# Cam question



## deaner17 (Sep 3, 2008)

please dont flame me on this idk much about the LS1 or engines for that matter, but thats why im on this forum im trying to learn as much as i can.. But the question is: If i were to get a cam, do i need to get anything else? Like cam i just get a cam and put it in or do i have to get heads also?


----------



## GTOsarge (Oct 9, 2007)

You need upgraded valve springs and the car will need a retune.


----------



## ricekiller848 (Oct 24, 2007)

what do you have to look for when you are looking for a cam set-up?


----------



## LILGTO (May 3, 2009)

deaner17 said:


> please dont flame me on this idk much about the LS1 or engines for that matter, but thats why im on this forum im trying to learn as much as i can.. But the question is: If i were to get a cam, do i need to get anything else? Like cam i just get a cam and put it in or do i have to get heads also?


You will need springs, pushrods, LT's if you don't have them, and tune.

You do not need heads, it helps but not needed. I don't have heads on my car.


----------



## ricekiller848 (Oct 24, 2007)

LILGTO said:


> You will need springs, pushrods, LT's if you don't have them, and tune.
> 
> You do not need heads, it helps but not needed. I don't have heads on my car.


What would be a good set of springs and pushrods?


----------



## LILGTO (May 3, 2009)

I bought my cam package from Texas speed performance,PRC Spring Kit, and Hardened Chromoly Pushrods


----------



## alsgto04 (Nov 21, 2007)

deaner17 said:


> please dont flame me on this idk much about the LS1 or engines for that matter, but thats why im on this forum im trying to learn as much as i can.. But the question is: If i were to get a cam, do i need to get anything else? Like cam i just get a cam and put it in or do i have to get heads also?

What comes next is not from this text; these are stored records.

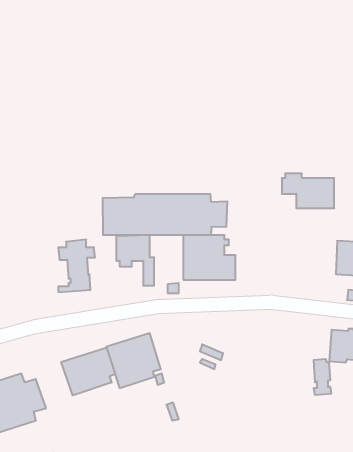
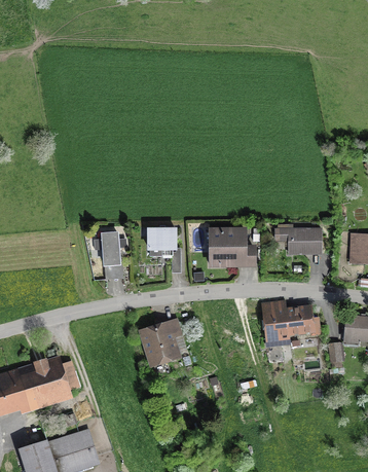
building: [282,174,334,208] -> [273,223,322,255]
building: [103,194,227,235] -> none
building: none -> [260,299,321,348]
building: [61,347,115,395] -> none

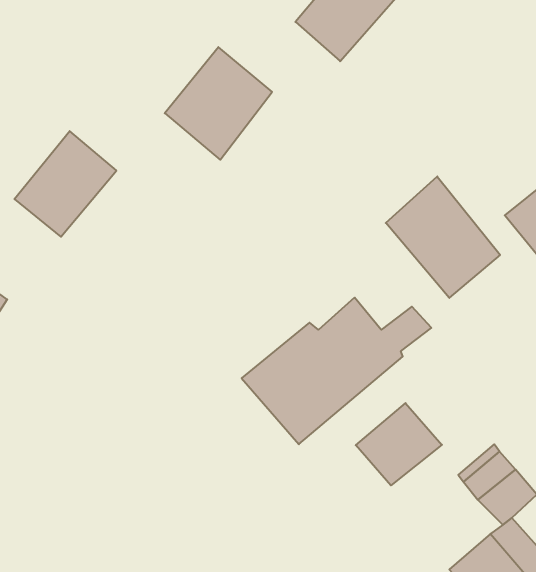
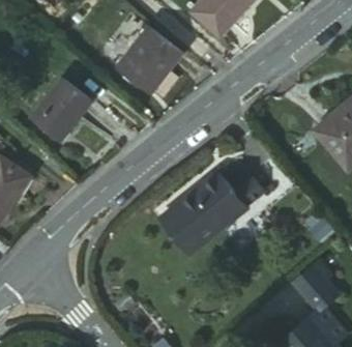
building: [386,176,500,298] -> none
building: [356,403,442,485] -> none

You'll be fine with out the heads but you would need valve springs, pushrods and a tune for the cam.


----------



## CentralPAGoat (Sep 28, 2009)

LILGTO said:


> I bought my cam package from Texas speed performance,PRC Spring Kit, and Hardened Chromoly Pushrods


How did the texas speed cam package work for you? what cam did you get with your package?


----------



## jpalamar (Jul 22, 2008)

I have the LPE GT2-3 cam on my LS1 with used 243s and LS6 springs. The kit was $430 bucks and you don't need anything else.

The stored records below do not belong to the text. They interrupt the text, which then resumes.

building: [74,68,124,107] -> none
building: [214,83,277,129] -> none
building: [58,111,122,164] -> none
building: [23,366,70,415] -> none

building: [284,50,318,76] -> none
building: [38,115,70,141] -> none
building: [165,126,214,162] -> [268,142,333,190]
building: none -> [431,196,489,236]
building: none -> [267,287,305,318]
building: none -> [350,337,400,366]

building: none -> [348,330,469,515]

It will work on a stock LS1, give you about 25-+ HP more, and be very DD like. You can barely tell I have a cam.

I'm not talking big power, but its nice for what I use it for.

And I had it tuned also


----------



## vxssls1 (Sep 9, 2006)

is the car stock ATM
if it is i would look at headers exhaust and CAI
to go with a cam,valve springs pushrods aren't a necessity but are good insurance
and maybe a 25% UDP
and tune to suit

and if its a auto you may require a stall converter
depending on cam size
mid 220's as big as i would go on a stock stall
if its a manual look at upgrading the clutch also


----------



## CentralPAGoat (Sep 28, 2009)

I Have the catback slp loudmouth exhaust. Was going to put a set of power coated pacesetter long tube headers and a cam. Only other upgrades are a tuner and a CAI. Its not really a DD but i want something i can drive on the street. it is a 6 speed


----------



## Tyler2004GTO (Oct 1, 2009)

I have a 04 GTO, Went with a custom cam thru Tickperformace.com out of mooresville, NC Pacesetter LT's, Tuned by pcmforless.com, made 400rwhp.


----------